Amazement can sometimes be ramped up a notch which is what happened when I recently read ‘But Beautiful’, Dyer’s self confessed historical fiction of several of the early jazz greats. Thelonius Monk, Charles Mingus, Bud Powell, Ben Webster, Chet Baker, Duke Ellington and others live here. He has said that it was one of his easiest books to write and I can only guess that it was because he completely inhabits this music. His writing was jazz. His understanding of the men and their music was breathtaking to the point where I felt I had to read some of it out loud. I did and was exhausted after. The fact that Dyer himself is a jazz aficionado contributed to the soul of this book but the empathy for the broken lives of many of these men comes from Geoff Dyer the man.
And now, in ‘The Ongoing Moment’ once again I am entranced. Okay, I’ll confess that in his introduction to this book about photography, he said that it might irritate some people. I was one of them for a while. There was too much description of photos that weren’t reproduced in the book and I still think this was a mistake. AND….the photos that are there are too small and printed on poor quality paper. That being said, after I had rifled back and forth for a bit I decided that no way was I going to abandon a book by my current hero. ‘Okay Geoff’ I said, ‘It’s back to the beginning. I’ll give this another go and see where you’ll take me’. How could I have doubted him?

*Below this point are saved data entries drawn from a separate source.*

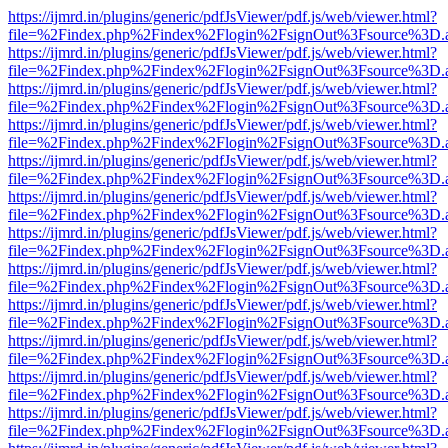
https://ijmrd.in/plugins/generic/pdfJsViewer/pdf.js/web/viewer.html?
file=%2Findex.php%2Findex%2Flogin%2FsignOut%3Fsource%3D.ame
https://ijmrd.in/plugins/generic/pdfJsViewer/pdf.js/web/viewer.html?
file=%2Findex.php%2Findex%2Flogin%2FsignOut%3Fsource%3D.ame
https://ijmrd.in/plugins/generic/pdfJsViewer/pdf.js/web/viewer.html?
file=%2Findex.php%2Findex%2Flogin%2FsignOut%3Fsource%3D.ame
https://ijmrd.in/plugins/generic/pdfJsViewer/pdf.js/web/viewer.html?
file=%2Findex.php%2Findex%2Flogin%2FsignOut%3Fsource%3D.ame
https://ijmrd.in/plugins/generic/pdfJsViewer/pdf.js/web/viewer.html?
file=%2Findex.php%2Findex%2Flogin%2FsignOut%3Fsource%3D.ame
https://ijmrd.in/plugins/generic/pdfJsViewer/pdf.js/web/viewer.html?
file=%2Findex.php%2Findex%2Flogin%2FsignOut%3Fsource%3D.ame
https://ijmrd.in/plugins/generic/pdfJsViewer/pdf.js/web/viewer.html?
file=%2Findex.php%2Findex%2Flogin%2FsignOut%3Fsource%3D.ame
https://ijmrd.in/plugins/generic/pdfJsViewer/pdf.js/web/viewer.html?
file=%2Findex.php%2Findex%2Flogin%2FsignOut%3Fsource%3D.ame
https://ijmrd.in/plugins/generic/pdfJsViewer/pdf.js/web/viewer.html?
file=%2Findex.php%2Findex%2Flogin%2FsignOut%3Fsource%3D.ame
https://ijmrd.in/plugins/generic/pdfJsViewer/pdf.js/web/viewer.html?
file=%2Findex.php%2Findex%2Flogin%2FsignOut%3Fsource%3D.ame
https://ijmrd.in/plugins/generic/pdfJsViewer/pdf.js/web/viewer.html?
file=%2Findex.php%2Findex%2Flogin%2FsignOut%3Fsource%3D.ame
https://ijmrd.in/plugins/generic/pdfJsViewer/pdf.js/web/viewer.html?
file=%2Findex.php%2Findex%2Flogin%2FsignOut%3Fsource%3D.ame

Dyer introduces us to, or reacquaints us with, some of the early artists of photography - most of European background. William Henry Fox Talbot, Eugene Atget, Alfred Steiglitz, Edward Steichen, Edward Weston, Paul Strand, Dorothea Lange, Andre Kertesz, Walker Evans, Brassai. I must stop as this list misses many and does nothing to tell you about the essence of this book. The first sentence will give you some idea.
Dyer writes: ‘I am not the first researcher to draw inspirations from a ‘certain Chinese encyclopaedia’ described by Borges. According to this arcane work ‘animals are divided into (a) those that belong to the Emperor; (b) embalmed ones; (c) those that are trained; (d) suckling pigs; (e) mermaids; (f) fabulous ones; (g) stray dogs; (h) those that are included in this classification; (i) those that tremble as if they were mad; (j) innumerable ones; (k) those drawn with a very fine camel’s-hair brush; (l) et cetera; (m) those that have just broken the flower vase; (n) those that at a distance resemble flies.’
Although the wonderful eccentricity of this list is not in evidence, it does tell you a bit about Dyers leaning towards ‘seeing’ these photographs through an organizing principle that is uniquely his. He draws connections for us through the photographs taken over the years and if he talks about photographs of men wearing hats, perhaps also wearing an overcoat; or maybe a photo of a room with a hat in evidence, a hat has never felt more like a hat than when he draws our attention to it. He sees what is there and gives it its due dignity. Even if it’s a battered dignity. The details we wouldn’t have noticed without him create a desired intimacy. He talks about the many photographs containing stairs, benches, blind people, barber shops, never ending roadways and the doors and windows that he uses to pull us in to a world seen through the recognized creative awareness of these artists. The writer is one of them.
You can tell that this book captivated me and what might have been a dry read, in the hands of Geoff Dyer, became another book of enduring admiration.